The central nervous system is made up of several highly specialized cell types, including neurons, axons and glial cells. Axons are nerve fibres which allow neurons to communicate with each other, while glials maintain and protect neurons from disease. Damaged axons and increased glial-axon interactions have been implicated in a large number of neurologic disorders. But little is known about the mechanisms of these interactions or how axons respond to inflammation in the presence of disease, explains Arun Venkatesan at Johns Hopkins University, Baltimore.
Previous lab-on-a-chip devices have been unable to precisely control the different microenvironments that axons and glial cells exist in, which has made their study difficult. Now, Venkatesan and colleagues have designed a circular device that advances existing technologies and enables cells to be directly placed in their own environments. Venkatesan observed that glial cells accumulated more at injured axons rather than healthy ones.
The round device houses axons and glial cells in their own microenvironments
The device is made up of several individual units, each with two compartments that house axons and glial cells in their own microenvironment connected by an array of microchannels.
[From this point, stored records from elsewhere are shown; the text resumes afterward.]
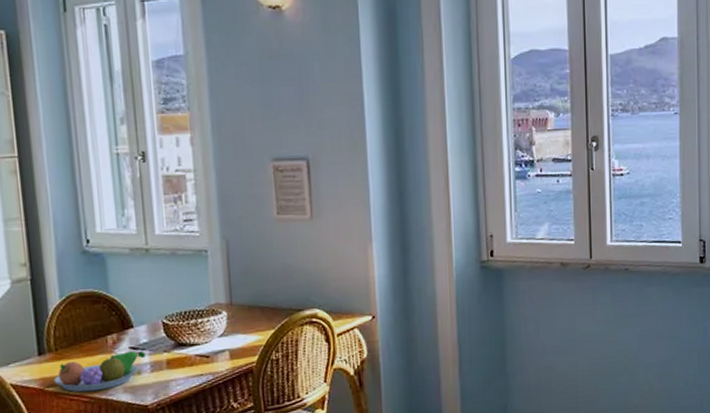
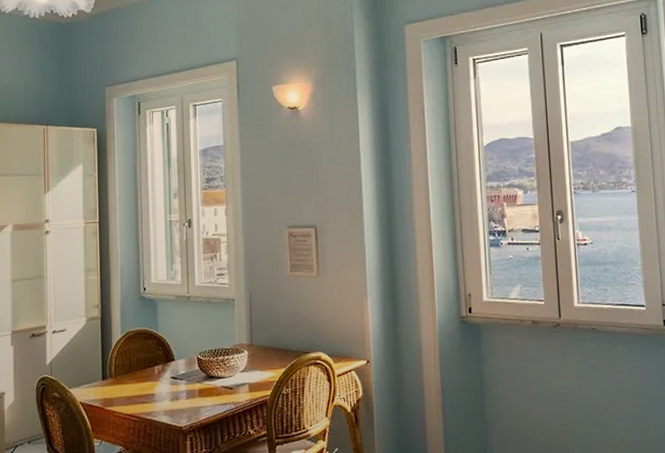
fruit bowl: present [54,350,147,393] -> none [113,380,184,413]

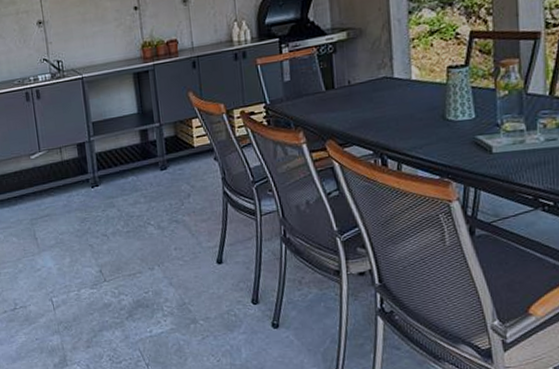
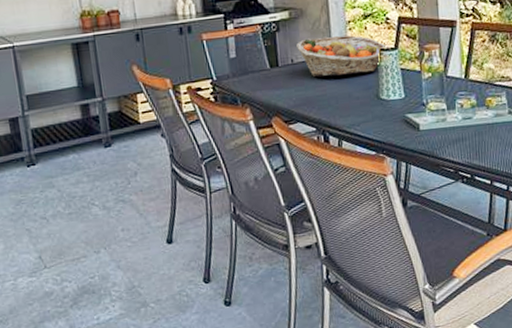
fruit basket: none [354,53,454,99] -> present [296,35,385,77]

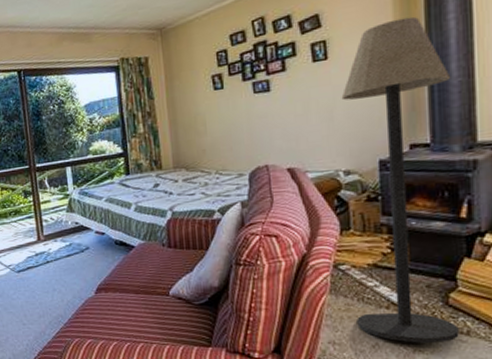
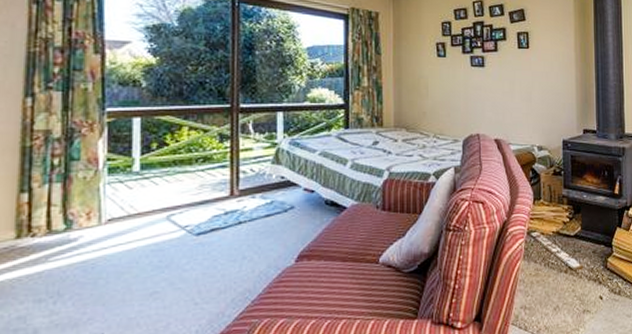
floor lamp: present [341,16,459,343] -> none [538,27,614,304]

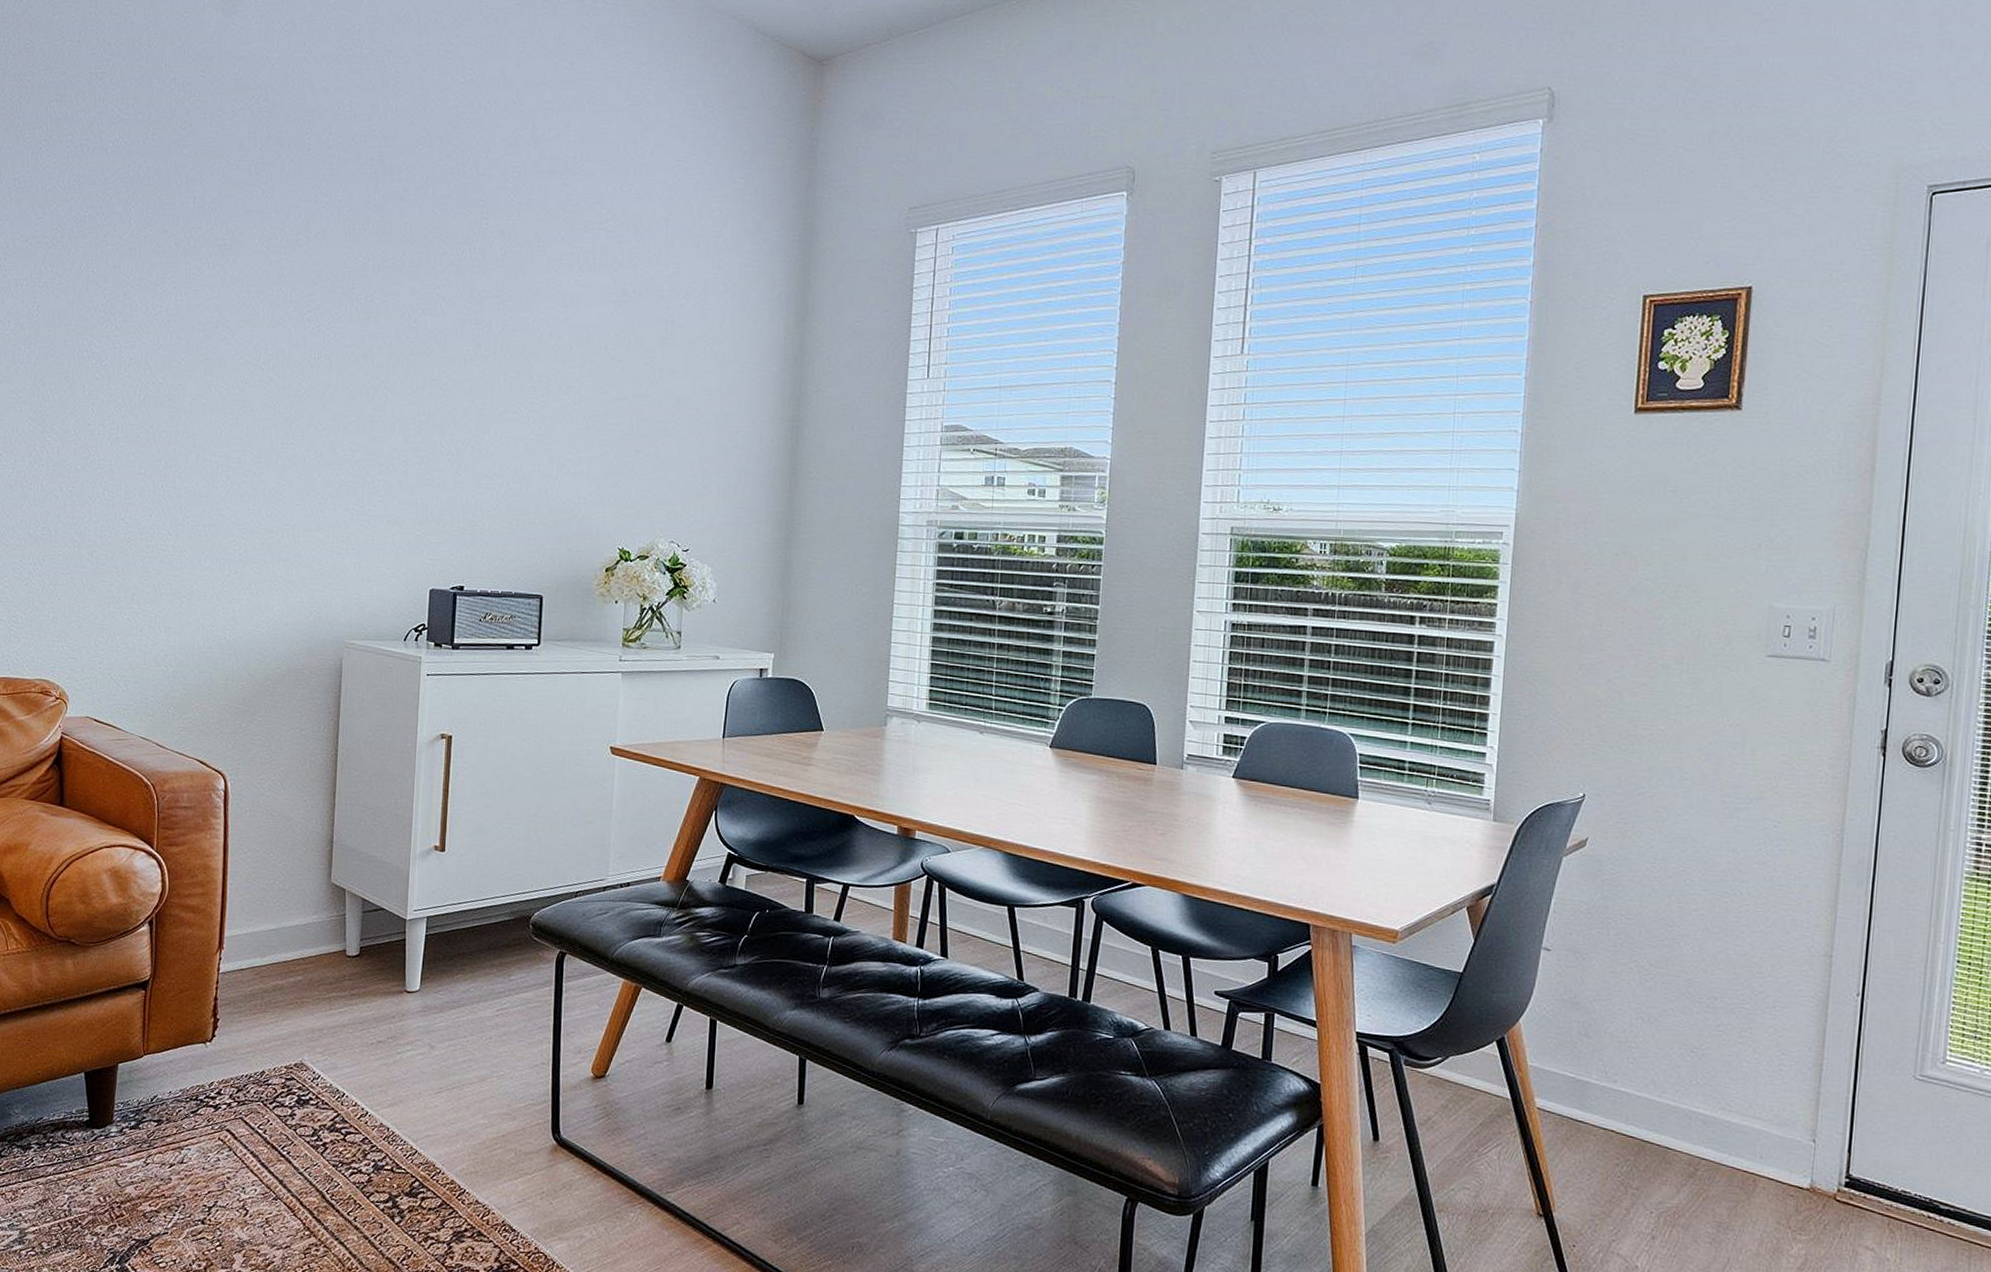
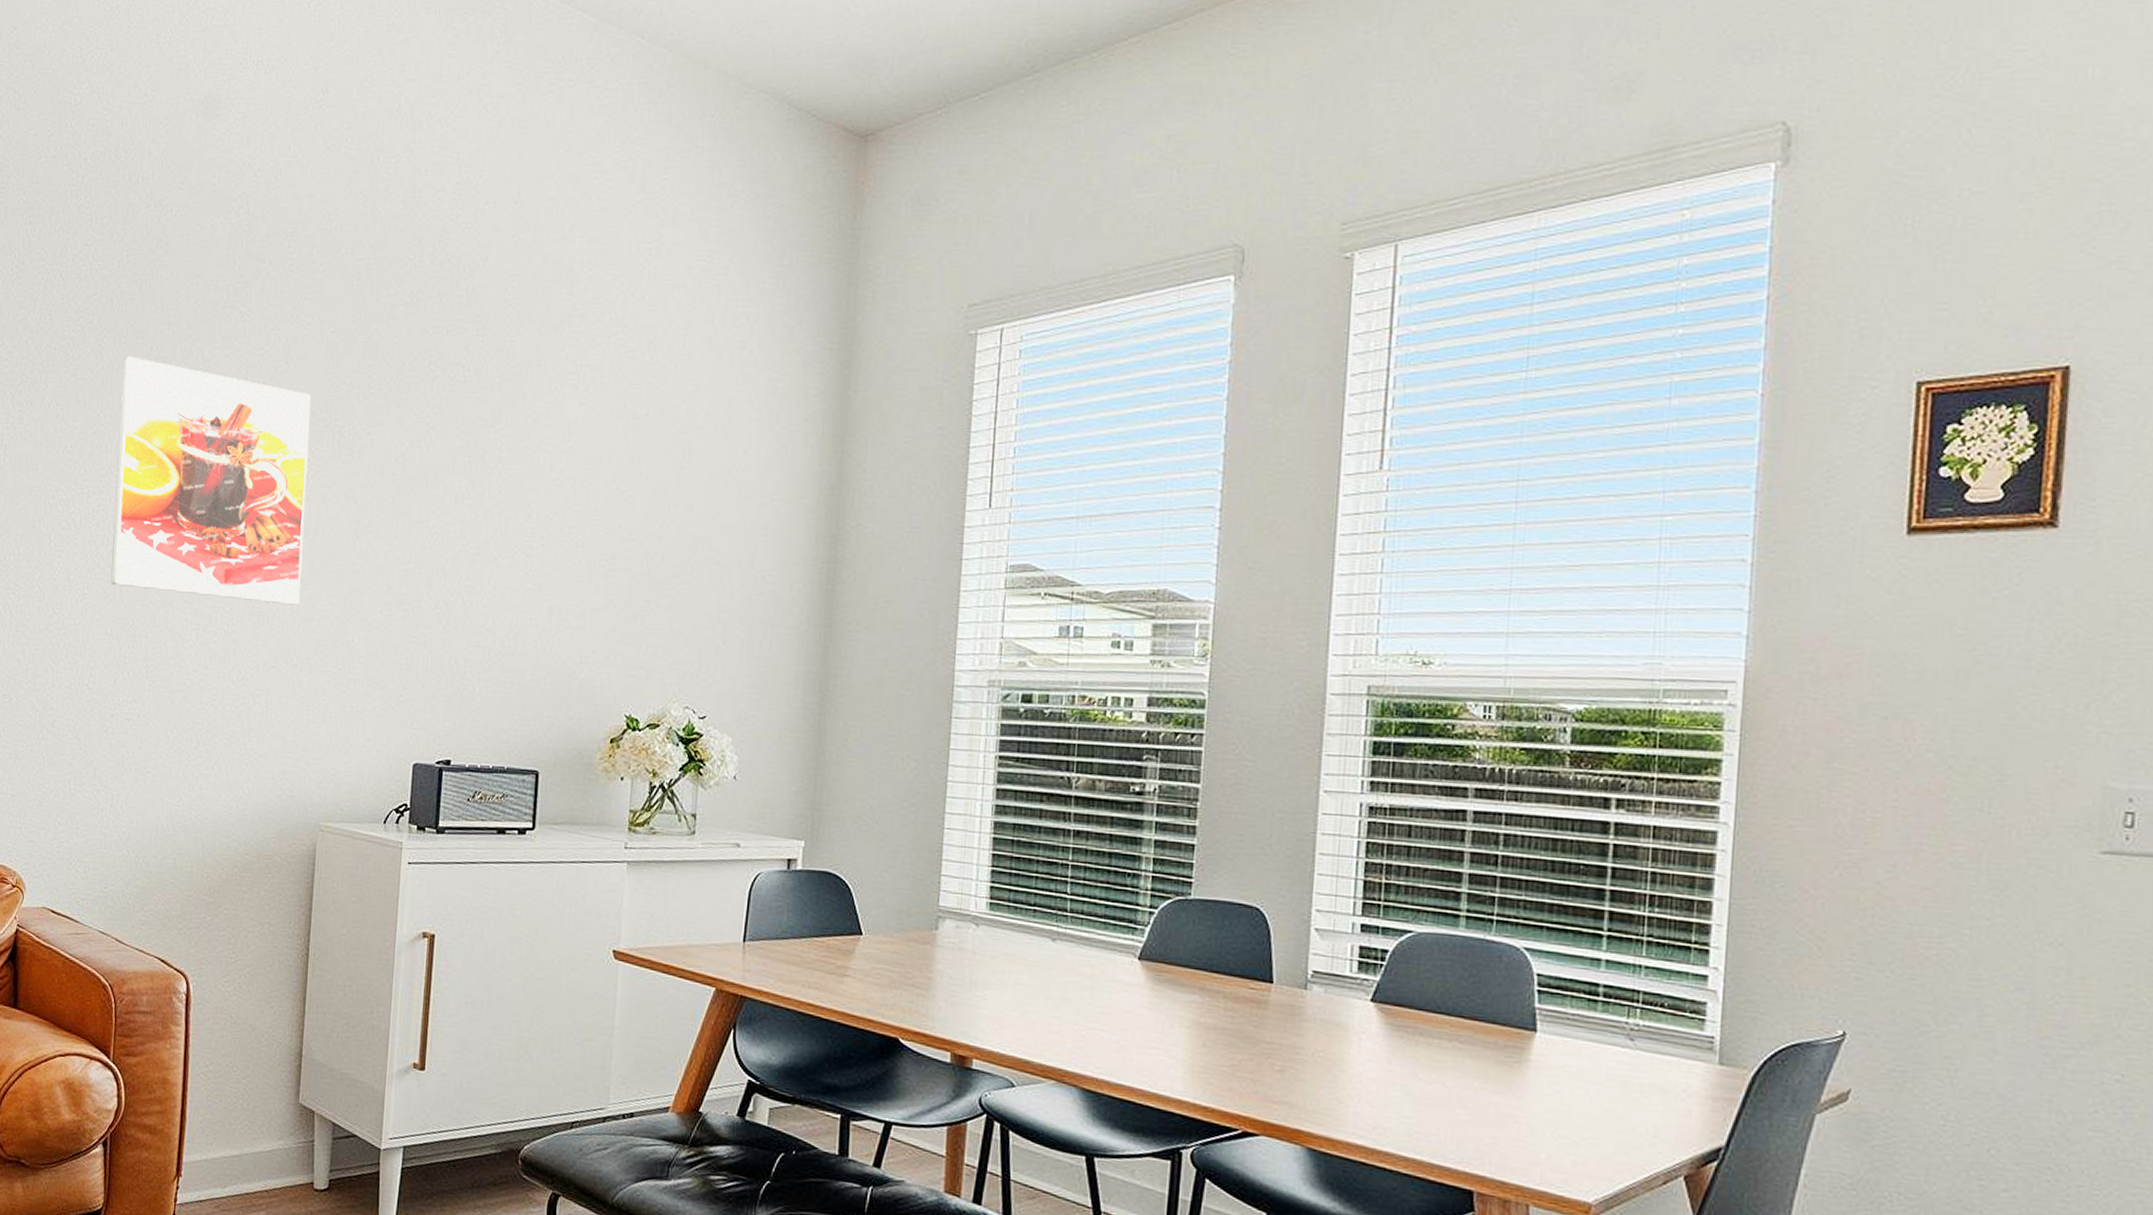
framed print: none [144,226,330,451] -> present [110,356,311,605]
Manipulating the cells using techniques such as centrifugation, microstencilling and pipetting allows different interactions to be investigated.
'The circular format of the device is ingenious,' Says Albert Folch, an expert in microfluidics at the University of Washington, Seattle, US, 'because it allows for performing 16 assays at once, while at the same time allows centrifugation to enrich the cell densities at the channel entrances.'
Venkatesan says the device can be used to focus on understanding the molecular mechanisms by which glial cells respond to damaged axons. 'Once we understand this, we hope to be able to redirect the response of these cells to protect and regenerate axons, with the aim of halting and reversing disability in disorders such as multiple sclerosis,' he adds.